Source
I rather like this image. The whole of the animal and plant universe is constrained by the inability to invest for the future. It helps to explain why nothing much has changed in the world for millennia, except random catastrophes and reactions to them. We tend to think that evolution equals progress, but this is not so.

It was the same for the human race until a few centuries ago. Nothing got much better because there was no investment for the future.

When Human Inventions Changed History

Things began to change when we got inventors. Some absolutely pivotal inventions, such as language, fire, and the wheel, do not appear to have been commercially motivated. They probably just happened by accident. But things began to change, oddly enough, during the period that historians rather condescendingly called the Dark Ages, the period between the fall of the Roman Empire and the Middle Ages. From about 900, agricultural productivity rose sharply following the invention of the stirrup, the plough, and the horse collar. Over the next few centuries, European inventions became astonishingly prolific. For example: the blast furnace, canal lock, chimney, coal fire, glass window, eyeglasses, marine chart, waterwheel, printing press, suction pump, treadle loom, water-driven bellow, weight-driven clock, and windmill. The first-ever patent -- for a canal boat rigged with cranes -- was granted in Florence in 1421.

At the root of technological change is research and development. To make any of these inventions, somebody had to forego present income for the hope of future income. This is impossible in a society where either there is no surplus to put into inventions for the future or there is no interest in commercial gain through research and development. You need both for inventions to take root. The Romans had certain wonderful inventions -- aqueducts and under-floor heating, for instance -- but had no interest in, or conception of, inventing for profit and driving the spread of the invention. They looked down on commerce. They viewed conquest as the only way of increasing wealth. Life for them, in today's jargon, was a zero-sum game. Someone could only gain if someone else lost. It is not often realized, but the socialist ideology is the same. It is equally stupid. You only get innovation if you reward innovation. Socialists are Romans -- much nicer, less cruel, possibly more refined, but Romans nonetheless.

But I digress. I'm not trying to make a political point. The spread of invention and enterprise, which accelerated from about 1500 and became unstoppable from around 1750, was associated with a change in the way humans viewed each other. Out went the aristocratic ideal of military glory and bloodthirsty plunder, the way of the animal kingdom from time immemorial. In came the merchant ideal of "gentle commerce," where an artisan who provides value for the future could be rewarded in the present, where profit became the essential motive for making the future better. Gentle commerce could only thrive in a different kind of society, one that allowed individuality and personal liberty, because serfdom and slavery were seen to be not just rather distasteful but incredibly inefficient.

Between the canal locks, the canal boats rigged with cranes, and the invention of the Internet and all the devices we use today, there is nothing but a cigarette paper. The one led to the other. Once inventions are allowed to start, they proliferate; one thing leads to another in an unstoppable and glorious chain of progress, wealth creation, and improvement in living standards.

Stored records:
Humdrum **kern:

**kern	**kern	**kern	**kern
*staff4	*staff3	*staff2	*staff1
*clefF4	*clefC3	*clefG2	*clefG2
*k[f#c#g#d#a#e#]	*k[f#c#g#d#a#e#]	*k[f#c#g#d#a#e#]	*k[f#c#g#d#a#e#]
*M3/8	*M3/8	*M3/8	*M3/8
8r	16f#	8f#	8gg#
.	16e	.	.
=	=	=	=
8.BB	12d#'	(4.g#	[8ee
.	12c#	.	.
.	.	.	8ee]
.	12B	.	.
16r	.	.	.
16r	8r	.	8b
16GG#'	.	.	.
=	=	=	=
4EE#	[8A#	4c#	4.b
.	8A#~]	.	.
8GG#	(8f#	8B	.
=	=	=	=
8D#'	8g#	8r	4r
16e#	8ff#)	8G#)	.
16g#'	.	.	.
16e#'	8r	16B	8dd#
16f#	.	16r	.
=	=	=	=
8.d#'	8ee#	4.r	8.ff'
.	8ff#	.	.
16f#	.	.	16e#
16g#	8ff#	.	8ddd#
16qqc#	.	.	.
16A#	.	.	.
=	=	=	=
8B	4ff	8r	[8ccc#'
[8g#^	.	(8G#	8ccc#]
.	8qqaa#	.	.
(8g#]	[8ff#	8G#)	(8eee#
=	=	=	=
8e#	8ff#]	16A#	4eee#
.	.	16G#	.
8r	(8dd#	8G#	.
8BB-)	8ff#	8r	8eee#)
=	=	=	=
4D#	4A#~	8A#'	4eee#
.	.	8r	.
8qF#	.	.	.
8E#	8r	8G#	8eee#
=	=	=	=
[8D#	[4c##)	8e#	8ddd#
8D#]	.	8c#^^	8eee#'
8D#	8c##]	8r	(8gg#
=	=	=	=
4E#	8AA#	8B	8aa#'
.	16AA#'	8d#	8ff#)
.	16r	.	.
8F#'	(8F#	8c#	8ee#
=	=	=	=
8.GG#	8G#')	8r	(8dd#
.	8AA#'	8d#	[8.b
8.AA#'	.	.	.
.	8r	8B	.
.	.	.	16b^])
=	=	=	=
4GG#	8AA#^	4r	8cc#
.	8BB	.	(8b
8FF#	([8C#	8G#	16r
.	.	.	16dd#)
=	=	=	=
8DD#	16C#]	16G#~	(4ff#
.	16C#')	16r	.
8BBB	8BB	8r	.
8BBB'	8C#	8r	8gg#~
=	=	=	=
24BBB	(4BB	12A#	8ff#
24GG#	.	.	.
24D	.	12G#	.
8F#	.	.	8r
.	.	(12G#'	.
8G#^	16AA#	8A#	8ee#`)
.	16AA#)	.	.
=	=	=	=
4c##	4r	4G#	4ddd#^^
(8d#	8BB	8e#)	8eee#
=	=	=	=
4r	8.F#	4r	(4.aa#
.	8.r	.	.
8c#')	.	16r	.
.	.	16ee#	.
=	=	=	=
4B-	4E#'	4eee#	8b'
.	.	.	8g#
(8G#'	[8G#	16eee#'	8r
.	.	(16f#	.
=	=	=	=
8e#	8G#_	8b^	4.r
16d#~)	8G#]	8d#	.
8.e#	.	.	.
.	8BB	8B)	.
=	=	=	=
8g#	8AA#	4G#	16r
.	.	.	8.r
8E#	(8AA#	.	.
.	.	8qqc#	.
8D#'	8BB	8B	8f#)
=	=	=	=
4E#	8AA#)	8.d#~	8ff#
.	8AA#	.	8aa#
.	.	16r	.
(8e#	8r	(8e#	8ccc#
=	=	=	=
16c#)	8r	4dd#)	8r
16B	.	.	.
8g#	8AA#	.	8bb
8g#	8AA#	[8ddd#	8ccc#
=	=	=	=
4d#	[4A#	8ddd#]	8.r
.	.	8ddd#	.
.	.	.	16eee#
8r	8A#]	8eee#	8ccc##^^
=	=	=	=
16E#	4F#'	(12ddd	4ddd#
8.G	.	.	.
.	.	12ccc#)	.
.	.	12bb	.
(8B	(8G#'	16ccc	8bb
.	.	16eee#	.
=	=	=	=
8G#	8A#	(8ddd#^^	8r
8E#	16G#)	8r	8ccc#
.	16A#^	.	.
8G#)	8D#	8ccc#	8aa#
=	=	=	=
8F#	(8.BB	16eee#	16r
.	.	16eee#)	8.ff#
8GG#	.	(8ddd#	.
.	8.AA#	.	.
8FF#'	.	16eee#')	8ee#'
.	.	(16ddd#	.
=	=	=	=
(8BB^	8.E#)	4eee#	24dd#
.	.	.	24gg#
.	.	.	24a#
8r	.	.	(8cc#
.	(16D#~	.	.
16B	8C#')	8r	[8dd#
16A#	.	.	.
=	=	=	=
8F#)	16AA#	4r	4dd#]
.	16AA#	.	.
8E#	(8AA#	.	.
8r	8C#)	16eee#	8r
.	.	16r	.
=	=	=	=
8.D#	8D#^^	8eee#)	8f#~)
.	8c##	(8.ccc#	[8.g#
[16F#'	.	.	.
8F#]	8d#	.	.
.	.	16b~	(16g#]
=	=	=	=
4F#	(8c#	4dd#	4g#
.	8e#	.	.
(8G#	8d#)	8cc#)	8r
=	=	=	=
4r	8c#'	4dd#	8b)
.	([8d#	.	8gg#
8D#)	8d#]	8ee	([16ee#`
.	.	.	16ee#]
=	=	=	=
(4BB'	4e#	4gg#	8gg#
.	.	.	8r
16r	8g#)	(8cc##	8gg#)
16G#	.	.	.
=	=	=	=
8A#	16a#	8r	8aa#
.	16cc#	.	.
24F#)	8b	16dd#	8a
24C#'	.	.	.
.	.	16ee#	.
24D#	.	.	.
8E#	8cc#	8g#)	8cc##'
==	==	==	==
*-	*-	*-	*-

To be done
Condense the paragraph in the text on invention that begins "Things began to change when we got inventors" into a bulleted list that keeps its main facts. The items are separate material and have no connection to the text on invention.

Task output
- Change began with the arrival of inventors.
- Pivotal inventions such as language, fire and the wheel seem not to have been commercially motivated and probably happened by accident.
- Oddly, change began in the so-called Dark Ages, between the fall of the Roman Empire and the Middle Ages.
- From about 900, agricultural productivity rose sharply after the invention of the stirrup, the plough and the horse collar.
- Over the next few centuries, European inventions became astonishingly prolific. They included the blast furnace, canal lock, chimney, coal fire, glass window, eyeglasses, marine chart, waterwheel, printing press, suction pump, treadle loom, water-driven bellow, weight-driven clock and windmill.
- The first-ever patent, for a canal boat rigged with cranes, was granted in Florence in 1421.